2. Malone strikes in Switzerland
Cable mogul John Malone’s Liberty Global is buying Swiss mobile group Sunrise for SFr6.8bn ($7.4bn) including debt in a landmark tie-up for the country’s telecoms sector. Lex says its all-cash offer throws Sunrise’s failed attempt to buy Liberty’s fixed-line Swiss operator UPC into reverse. It also suggests neither side can see many options for growth beyond the benefits of consolidation.

3. Just Eat Takeaway.com dines out on lockdown pangs
The first results from the newly merged food delivery group showed revenues increased 44 per cent year-on-year in the first half as it benefited from all that ordering in under lockdown. Lex says JET’s post-tax loss of €158m, compared with €27m in the first half of 2019, was mostly due to acquisition costs, and it is on track to be one of the few profitable players in the industry.

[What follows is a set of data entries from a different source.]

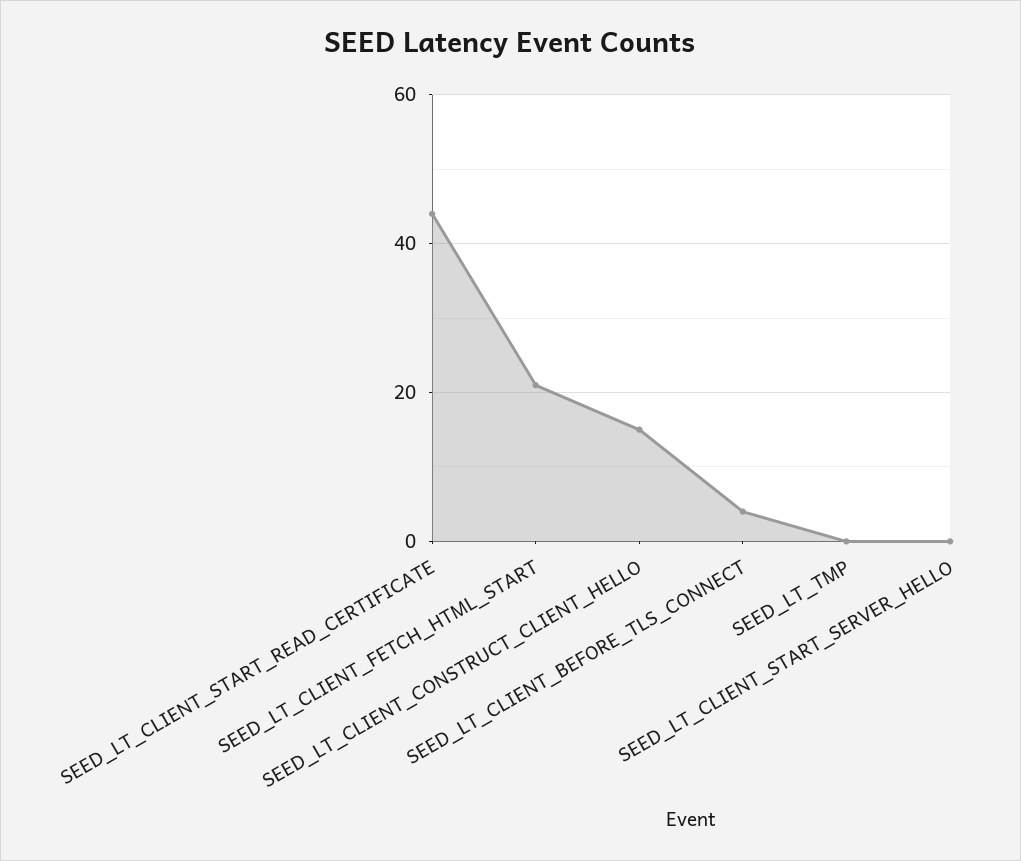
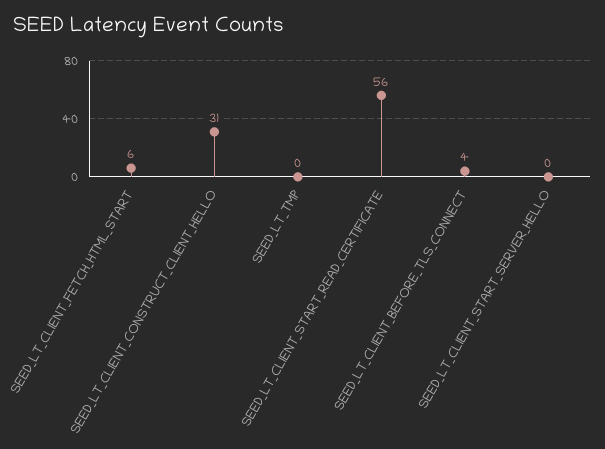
SEED_LT_CLIENT_START_READ_CERTIFICATE: 45 -> 56
SEED_LT_CLIENT_FETCH_HTML_START: 20 -> 6
SEED_LT_CLIENT_CONSTRUCT_CLIENT_HELLO: 15 -> 31

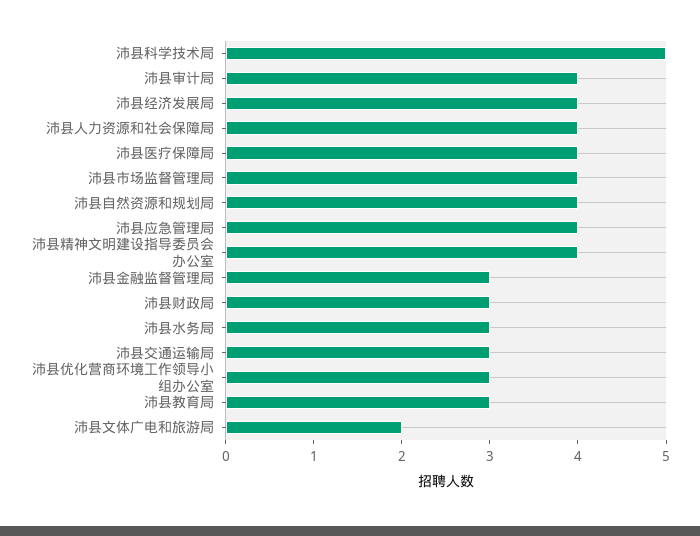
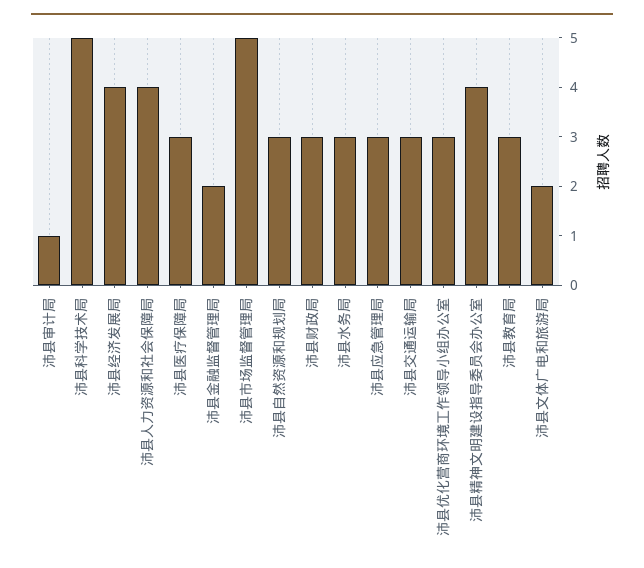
沛县审计局: 4 -> 1
沛县医疗保障局: 4 -> 3
沛县市场监督管理局: 4 -> 5
沛县自然资源和规划局: 4 -> 3
沛县应急管理局: 4 -> 3
沛县金融监督管理局: 3 -> 2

Chart of Adjusted ebitda to loss bridge (€m) showing that JET is lossmaking despite adjusted ebitda growth

4. Media mogul Sumner Redstone dead at 97
The man who popularised the term “content is king”, and whose media empire family feuds helped inspire characters in HBO’s Succession, has died at the age of 97. Sumner Redstone transformed a regional drive-in cinema chain into a global entertainment empire spanning the Paramount film studio and two of the most prominent US media companies: Viacom, home to MTV and Cartoon Network, and the broadcaster CBS. Here’s our obituary.

5. Epic and Unity rev game engines
The two biggest independent makers of the engines that power video games, Unity Technologies and Epic Games, are stepping up their financing efforts. Tim Bradshaw reports investors in Unity and Epic are betting that their 3D graphics tools will shape the next generation of entertainment, from video games and new forms of online socialising to Hollywood movies and TV shows.

Tech tools — Microsoft’s Surface Duo

Available for pre-order in the US at a hefty $1,399 starting today, Surface Duo is a dual-screen device from Microsoft that runs Android mobile apps rather than Windows programs. Some examples from Microsoft on how to use this: “Join a Microsoft Teams meeting and see participants on one screen while you present your PowerPoint slides on another. Open the Amazon Kindle app and read a book like a book. Position Surface Duo’s screen like a tent and watch a video hands-free.” Ars Technica has a full rundown on Microsoft’s first Android phone and its first handset in quite a while.